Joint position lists
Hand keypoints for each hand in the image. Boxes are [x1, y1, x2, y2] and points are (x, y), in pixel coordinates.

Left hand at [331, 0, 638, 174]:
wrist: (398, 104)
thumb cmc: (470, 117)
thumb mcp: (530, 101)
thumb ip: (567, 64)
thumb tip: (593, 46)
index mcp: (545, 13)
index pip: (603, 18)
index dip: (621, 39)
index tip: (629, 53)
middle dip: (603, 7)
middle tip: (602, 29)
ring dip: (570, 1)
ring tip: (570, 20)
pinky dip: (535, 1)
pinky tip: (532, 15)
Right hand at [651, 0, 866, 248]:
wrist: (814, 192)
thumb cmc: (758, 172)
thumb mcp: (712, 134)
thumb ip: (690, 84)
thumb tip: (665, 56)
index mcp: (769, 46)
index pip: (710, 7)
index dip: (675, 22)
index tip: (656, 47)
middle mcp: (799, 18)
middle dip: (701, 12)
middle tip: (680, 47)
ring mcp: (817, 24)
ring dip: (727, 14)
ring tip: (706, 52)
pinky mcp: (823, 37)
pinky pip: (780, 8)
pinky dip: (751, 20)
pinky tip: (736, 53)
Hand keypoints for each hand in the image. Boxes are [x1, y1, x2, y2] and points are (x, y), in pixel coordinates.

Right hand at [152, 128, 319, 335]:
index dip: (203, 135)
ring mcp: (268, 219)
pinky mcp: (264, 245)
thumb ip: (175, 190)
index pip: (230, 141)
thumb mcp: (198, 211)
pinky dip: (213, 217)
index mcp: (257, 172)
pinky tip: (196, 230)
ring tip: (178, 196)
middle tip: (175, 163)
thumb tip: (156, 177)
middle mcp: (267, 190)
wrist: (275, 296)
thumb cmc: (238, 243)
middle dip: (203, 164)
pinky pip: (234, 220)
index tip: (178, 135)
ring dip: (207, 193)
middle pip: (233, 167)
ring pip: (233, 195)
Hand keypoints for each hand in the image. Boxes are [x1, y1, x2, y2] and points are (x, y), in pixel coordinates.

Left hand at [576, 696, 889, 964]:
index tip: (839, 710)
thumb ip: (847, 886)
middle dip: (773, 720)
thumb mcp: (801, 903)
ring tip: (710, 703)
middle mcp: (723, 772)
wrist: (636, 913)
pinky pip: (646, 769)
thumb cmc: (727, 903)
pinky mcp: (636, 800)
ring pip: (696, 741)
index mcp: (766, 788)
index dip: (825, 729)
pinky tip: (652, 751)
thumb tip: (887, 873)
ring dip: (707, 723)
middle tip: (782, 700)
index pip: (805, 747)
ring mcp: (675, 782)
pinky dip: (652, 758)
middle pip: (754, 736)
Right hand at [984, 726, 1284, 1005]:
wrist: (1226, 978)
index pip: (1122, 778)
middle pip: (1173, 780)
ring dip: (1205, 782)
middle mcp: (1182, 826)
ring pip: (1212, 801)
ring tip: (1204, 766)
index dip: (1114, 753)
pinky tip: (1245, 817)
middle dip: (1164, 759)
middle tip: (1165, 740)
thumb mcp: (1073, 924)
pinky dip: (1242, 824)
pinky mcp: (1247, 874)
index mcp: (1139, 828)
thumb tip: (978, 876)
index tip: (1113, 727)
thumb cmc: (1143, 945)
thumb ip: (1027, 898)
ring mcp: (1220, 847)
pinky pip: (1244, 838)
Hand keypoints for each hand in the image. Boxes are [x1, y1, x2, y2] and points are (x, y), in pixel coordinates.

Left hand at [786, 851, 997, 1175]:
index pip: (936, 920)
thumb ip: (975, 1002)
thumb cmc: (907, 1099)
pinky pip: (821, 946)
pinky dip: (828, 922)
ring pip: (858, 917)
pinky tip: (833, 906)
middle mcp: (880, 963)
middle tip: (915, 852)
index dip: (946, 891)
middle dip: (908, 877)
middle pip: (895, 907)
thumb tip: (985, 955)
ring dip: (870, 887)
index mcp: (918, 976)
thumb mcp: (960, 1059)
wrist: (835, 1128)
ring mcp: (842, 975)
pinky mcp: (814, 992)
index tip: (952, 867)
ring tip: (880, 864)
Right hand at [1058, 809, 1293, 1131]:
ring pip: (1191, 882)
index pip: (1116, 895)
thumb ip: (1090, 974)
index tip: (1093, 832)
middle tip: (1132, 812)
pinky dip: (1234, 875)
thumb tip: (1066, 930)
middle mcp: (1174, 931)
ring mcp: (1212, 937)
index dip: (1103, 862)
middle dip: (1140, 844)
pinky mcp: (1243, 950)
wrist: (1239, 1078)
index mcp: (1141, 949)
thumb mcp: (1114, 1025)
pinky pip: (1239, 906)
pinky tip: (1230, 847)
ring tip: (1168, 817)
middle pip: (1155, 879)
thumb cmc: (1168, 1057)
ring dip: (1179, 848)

• _Required work_
You are asked to transcribe the complete data exactly.

• _Answer box_
Hand keypoints for each hand in the image. Boxes are [x1, y1, x2, y2] and points are (x, y), in pixel coordinates.

Left hand at [331, 0, 638, 174]:
wrist: (398, 104)
thumb cmc: (470, 117)
thumb mcp: (530, 101)
thumb ip: (567, 64)
thumb tip: (593, 46)
index mcp: (545, 13)
index pip: (603, 18)
index dip: (621, 39)
index tip: (629, 53)
middle dip: (603, 7)
middle tip: (602, 29)
ring dip: (570, 1)
ring tip: (570, 20)
pinky dip: (535, 1)
pinky tip: (532, 15)
Right hand at [651, 0, 866, 248]:
wrist: (814, 192)
thumb cmc: (758, 172)
thumb mcp: (712, 134)
thumb ip: (690, 84)
thumb tip: (665, 56)
index mcp: (769, 46)
index pip: (710, 7)
index dip: (675, 22)
index tip: (656, 47)
middle mcp: (799, 18)
middle dip: (701, 12)
middle tip: (680, 47)
ring mcp: (817, 24)
ring dip: (727, 14)
ring tip: (706, 52)
pinky mcp: (823, 37)
pinky pip: (780, 8)
pinky dip: (751, 20)
pinky tip: (736, 53)
Hand keypoints for each hand in the image. Boxes are [x1, y1, x2, y2] and points are (x, y), in pixel coordinates.

Right hand at [152, 128, 319, 335]:
index dip: (203, 135)
ring mcp: (268, 219)
pinky mcp: (264, 245)
thumb ip: (175, 190)
index pip: (230, 141)
thumb mcp: (198, 211)
pinky dip: (213, 217)
index mcp: (257, 172)
pinky tip: (196, 230)
ring tip: (178, 196)
middle tip: (175, 163)
thumb tip: (156, 177)
middle mcp: (267, 190)
wrist: (275, 296)
thumb cmc: (238, 243)
middle dip: (203, 164)
pinky pip: (234, 220)
index tip: (178, 135)
ring dip: (207, 193)
middle pip: (233, 167)
ring pip: (233, 195)
Hand keypoints for each hand in the image. Boxes are [x1, y1, x2, y2] and points are (x, y), in pixel coordinates.

Left hand at [576, 696, 889, 964]:
index tip: (839, 710)
thumb ip: (847, 886)
middle dip: (773, 720)
thumb mcp: (801, 903)
ring tip: (710, 703)
middle mcp: (723, 772)
wrist: (636, 913)
pinky pip: (646, 769)
thumb cmc: (727, 903)
pinky mcp: (636, 800)
ring pip: (696, 741)
index mcp: (766, 788)
index dip: (825, 729)
pinky tip: (652, 751)
thumb tip: (887, 873)
ring dip: (707, 723)
middle tip: (782, 700)
index pip: (805, 747)
ring mcp: (675, 782)
pinky dip: (652, 758)
middle pip: (754, 736)
Right hand at [984, 726, 1284, 1005]:
wrist: (1226, 978)
index pip: (1122, 778)
middle pip: (1173, 780)
ring dip: (1205, 782)
middle mcp: (1182, 826)
ring pip: (1212, 801)
ring tip: (1204, 766)
index dip: (1114, 753)
pinky tip: (1245, 817)
middle dip: (1164, 759)
middle tip: (1165, 740)
thumb mcp: (1073, 924)
pinky dip: (1242, 824)
pinky mcp: (1247, 874)
index mcp: (1139, 828)
thumb tip: (978, 876)
index tip: (1113, 727)
thumb cmc: (1143, 945)
thumb ip: (1027, 898)
ring mcp: (1220, 847)
pinky pip: (1244, 838)
Hand keypoints for each hand in the image. Boxes are [x1, y1, x2, y2] and points are (x, y), in pixel coordinates.

Left hand at [786, 851, 997, 1175]:
index pip: (936, 920)
thumb ip: (975, 1002)
thumb cmc: (907, 1099)
pinky pip: (821, 946)
pinky dip: (828, 922)
ring pip: (858, 917)
pinky tip: (833, 906)
middle mcp: (880, 963)
middle tip: (915, 852)
index dip: (946, 891)
middle dip: (908, 877)
middle pip: (895, 907)
thumb tip: (985, 955)
ring dip: (870, 887)
index mcp: (918, 976)
thumb mcp: (960, 1059)
wrist: (835, 1128)
ring mcp: (842, 975)
pinky mcp: (814, 992)
index tip: (952, 867)
ring tip: (880, 864)
Right hand at [1058, 809, 1293, 1131]:
ring pip: (1191, 882)
index pip: (1116, 895)
thumb ip: (1090, 974)
index tip: (1093, 832)
middle tip: (1132, 812)
pinky dip: (1234, 875)
thumb tip: (1066, 930)
middle mcp: (1174, 931)
ring mcp: (1212, 937)
index dip: (1103, 862)
middle dip: (1140, 844)
pinky mcp: (1243, 950)
wrist: (1239, 1078)
index mcp: (1141, 949)
thumb mcp: (1114, 1025)
pinky pip: (1239, 906)
pinky tip: (1230, 847)
ring tip: (1168, 817)
middle pip: (1155, 879)
thumb cmc: (1168, 1057)
ring dip: (1179, 848)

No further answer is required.